// the find
tamjid0x01/SmartContracts-audit-checklist
A checklist of things to look for when auditing Solidity smart contracts.
A Markdown checklist for auditing Solidity smart contracts, organized by category: variables, functions, modifiers, external calls, events, and DeFi-specific concerns. It's a starting point for auditors entering the space, not a substitute for tooling or experience. The repo doubles as a resource list pointing to public audit reports and platforms.
The categorized structure (V1-V10, F1-F19, C1-C51, etc.) makes it easy to run through mechanically without missing sections. The DeFi section specifically calls out practical gotchas like rebasing tokens, fee-on-transfer tokens, and AMM spot price oracle abuse — these are the ones that actually bite people. The links to public audit reports from Consensys, Trail of Bits, and OpenZeppelin are genuinely useful for learning what real findings look like. SWC reference numbers are included inline, so you can look up the spec for any item that's unclear.
Stale in several places: still recommends SafeMath when Solidity 0.8+ checked arithmetic makes it unnecessary for most cases, and some items reference patterns that have been superseded (e.g. `address.transfer()` warning is good, but the fix it suggests — `.call.value(...)` — uses old syntax).

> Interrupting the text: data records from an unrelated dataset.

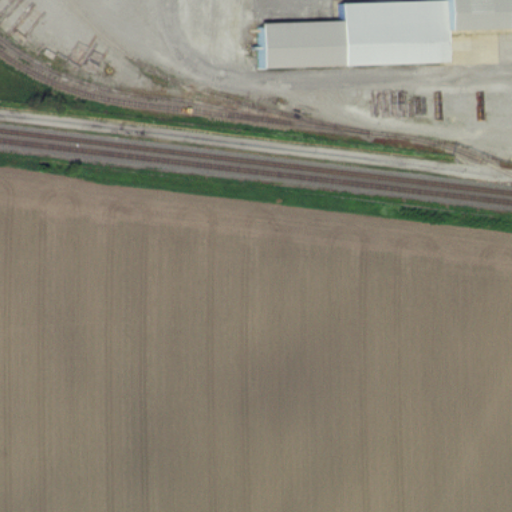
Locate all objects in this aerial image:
building: (379, 32)
railway: (252, 121)
road: (255, 147)
railway: (255, 161)
railway: (255, 171)
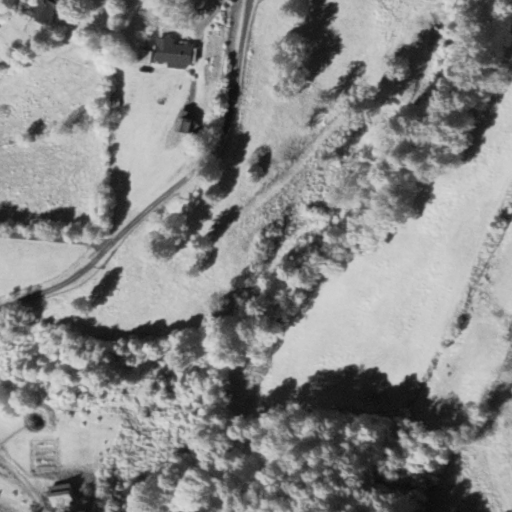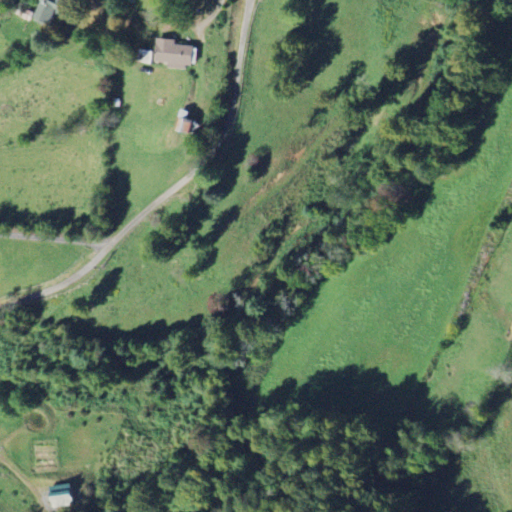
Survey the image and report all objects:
building: (185, 53)
road: (176, 193)
building: (68, 496)
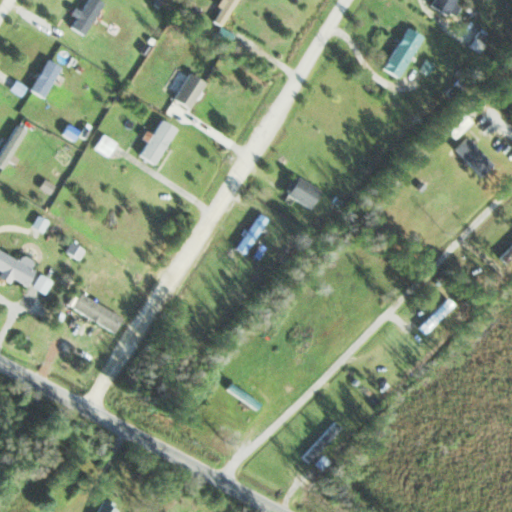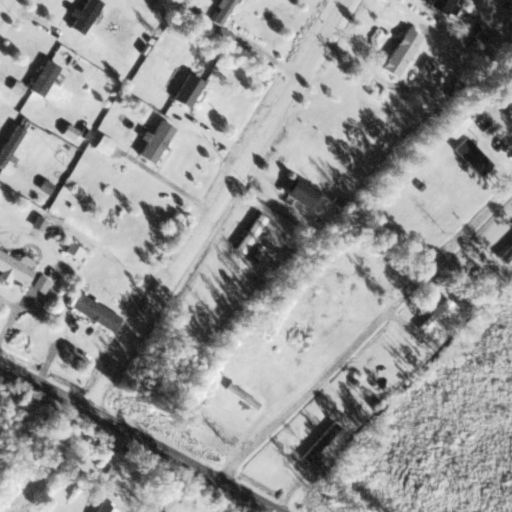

There's no code, tests, or tooling — it's purely a README, so there's nothing to run or integrate into a CI pipeline. Last updated October 2023, missing anything from the past two years of DeFi exploits (cross-chain bridge attacks, ERC-4626 inflation attacks, transient storage footguns from EIP-1153). The crowdsale section takes up significant space for a contract pattern that's largely obsolete.